Valls propone reducir a la mitad el número de regiones francesas

Valls propone reducir a la mitad el número de regiones francesas

El primer ministro francés, Manuel Valls, propone reducir a la mitad el número de regiones del país y acabar con los consejos departamentales, dentro de una reforma estructural de la política local.

Al tiempo, el jefe del Ejecutivo aseguró que las regiones deben tener "todos las funciones, todas las competencias para ayudar al crecimiento de las empresas y animar las iniciativas locales".

En la presentación de su programa de Gobierno ante la Asamblea Nacional, Valls -nombrado la semana pasada primer ministro tras la debacle electoral socialista en las elecciones municipales francesas- planteó a las regiones que se fusionen para alcanzar el objetivo de reducir su número a la mitad.

En caso de que no lo acuerden, el Gobierno propondrá una nueva estructura regional el 1 de enero de 2017. Francia cuenta en la actualidad con 22 regiones metropolitanas y cinco de ultramar.

Valls también se comprometió a incrementar las relaciones entre ciudades colindantes para que compartan funciones, así como a clarificar las competencias de las diferentes administraciones locales.

El primer ministro propuso suprimir los consejos departamentales antes de 2021 para "responder al sentimiento de abandono que existe en los departamentos y territorios rurales".

En paralelo, Valls señaló que la presencia de los representantes del Estado central en los diferentes territorios se mantendrá y se adaptará "progresivamente" a la nueva situación.

"Es la garantía de un acceso equitativo de todos los ciudadanos a los servicios públicos", afirmó.

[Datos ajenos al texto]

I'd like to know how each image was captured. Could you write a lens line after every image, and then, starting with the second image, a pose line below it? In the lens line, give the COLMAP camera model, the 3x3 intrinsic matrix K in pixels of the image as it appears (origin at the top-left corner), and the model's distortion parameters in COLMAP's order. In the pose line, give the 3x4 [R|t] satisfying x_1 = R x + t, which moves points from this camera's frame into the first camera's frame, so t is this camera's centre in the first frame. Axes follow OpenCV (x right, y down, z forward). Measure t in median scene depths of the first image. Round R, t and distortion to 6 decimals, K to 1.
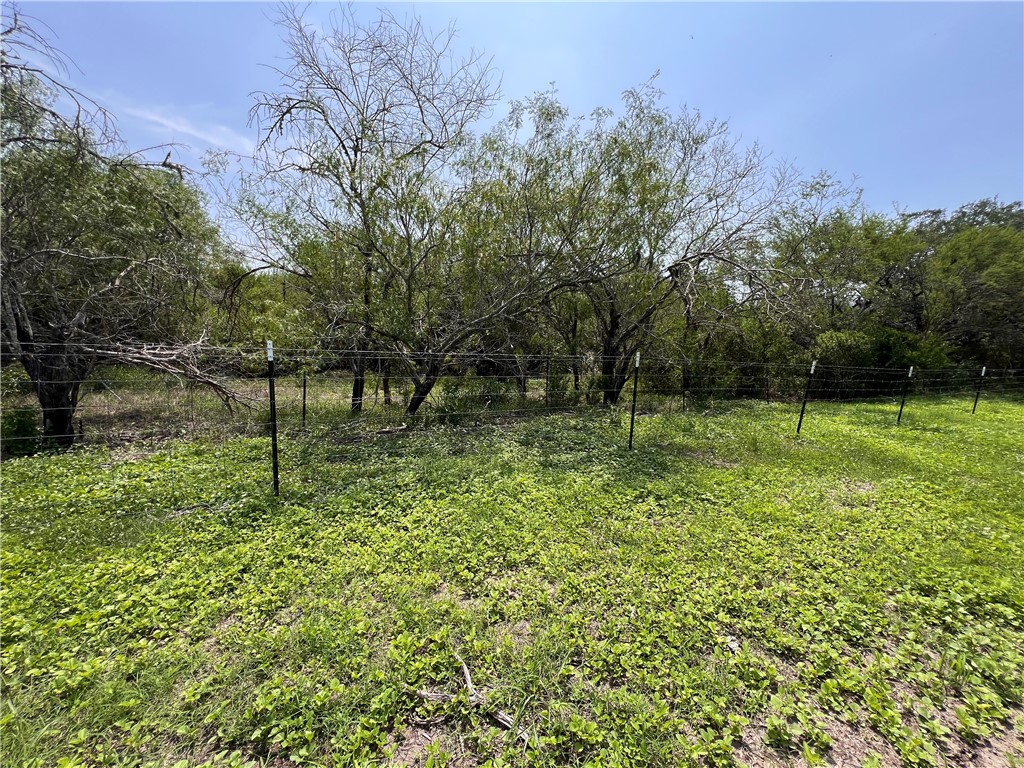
lens RADIAL K [[418.4, 0, 512.0], [0, 418.4, 384.0], [0, 0, 1]] dist [-0.000897, -0.000101]
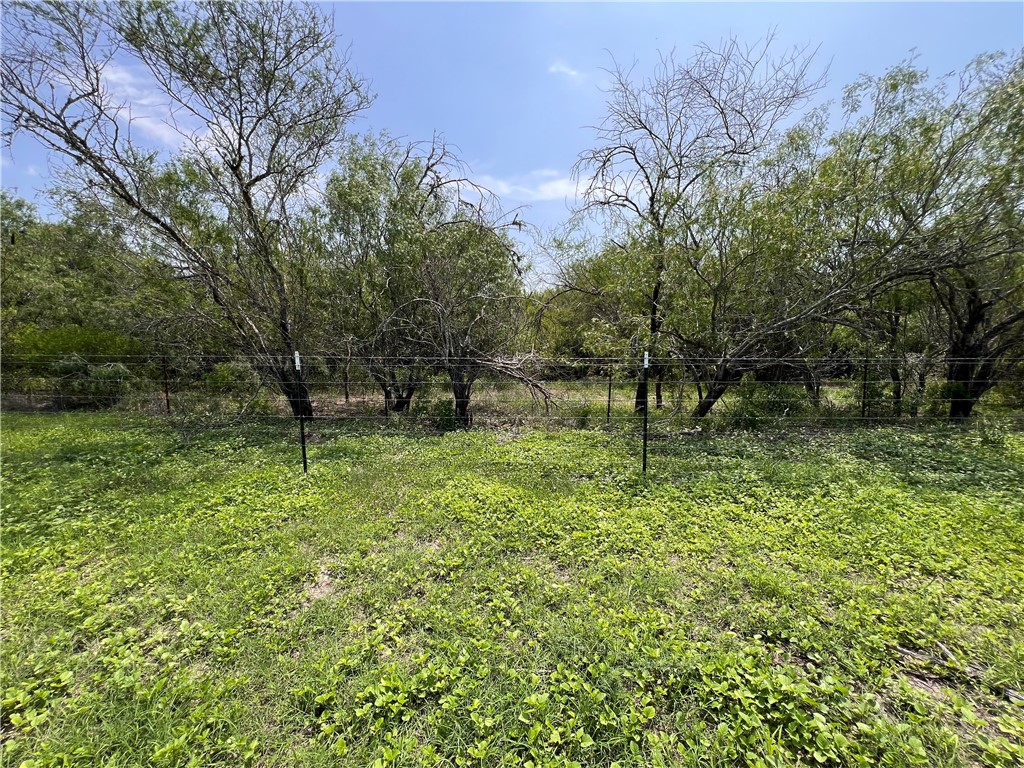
lens RADIAL K [[414.6, 0, 512.0], [0, 414.6, 384.0], [0, 0, 1]] dist [0.000700, -0.000020]
pose [[0.857908, 0.009643, -0.513712, -0.137436], [-0.016424, 0.999828, -0.008661, 0.005345], [0.513540, 0.015868, 0.857919, -0.138003]]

SUPRIMIRÁ COTIZACIONES PATRONALES PARA LOS CONTRATOS CON SALARIO MÍNIMO

El Gobierno francés anunció la reducción de las cargas sobre el trabajo en 30.000 millones de euros con una medida estrella que será la supresión de las cotizaciones patronales para los trabajadores con salario mínimo, quienes además verán disminuidas sus retenciones y ganarán así 500 euros más al año.

Manuel Valls dio algunos detalles del llamado "pacto de responsabilidad" prometido a finales de 2013 por el presidente de la República, François Hollande.

Valls explicó que las cotizaciones a la Seguridad Social que pagan las empresas por los trabajadores remunerados con el salario mínimo se suprimirán completamente a partir de enero del año próximo.

También bajarán, en un monto total de 4.500 millones, las cotizaciones patronales para los empleados que ganan entre una y 1,6 veces el salario mínimo (actualmente 1.445 euros brutos al mes y 1.128 euros netos).

Además, se bajarán desde 2016 en 1,8 puntos las retenciones para las ayudas familiares a los que ganan hasta 3,5 veces el salario mínimo, lo que equivale a otros 4.500 millones de euros.

Los trabajadores independientes y los autónomos se beneficiarán igualmente de una disminución de tres puntos en sus cotizaciones para las ayudas familiares, lo que representa 1.000 millones de euros suplementarios.

En total, las empresas se ahorrarán 30.000 millones de euros en las cargas salariales, que es el compromiso de Hollande con su "pacto de responsabilidad" con el que pretende mejorar la competitividad del país y, como dijo el primer ministro socialista, favorecer "la producción en Francia".

También en dirección del sector privado, Valls avanzó que en 2016 desaparecerá el aumento de los tipos del impuesto de sociedades decidido durante la anterior presidencia del conservador Nicolas Sarkozy (2007-2012).

El tipo normal de este impuesto que grava los beneficios de las empresas bajará al 28 por ciento en el horizonte de 2020. Valls hizo hincapié en que el "pacto de responsabilidad" lo es también de "solidaridad" y "debe mejorar el poder adquisitivo de los asalariados más modestos".

Por eso indicó que desde el año próximo se recortarán las cotizaciones salariales para los trabajadores con salario mínimo, que de esa forma verán incrementada su remuneración en 500 euros anuales. Esta ventaja se aplicará también hasta los que reciban 1,3 veces el salario mínimo.

Para financiar todo ese dispositivo sin incrementar otros impuestos, el Ejecutivo se ha marcado el objetivo de ahorrar 50.000 millones de euros en el gasto público en tres años, algo que debería precisarse en las próximas semanas.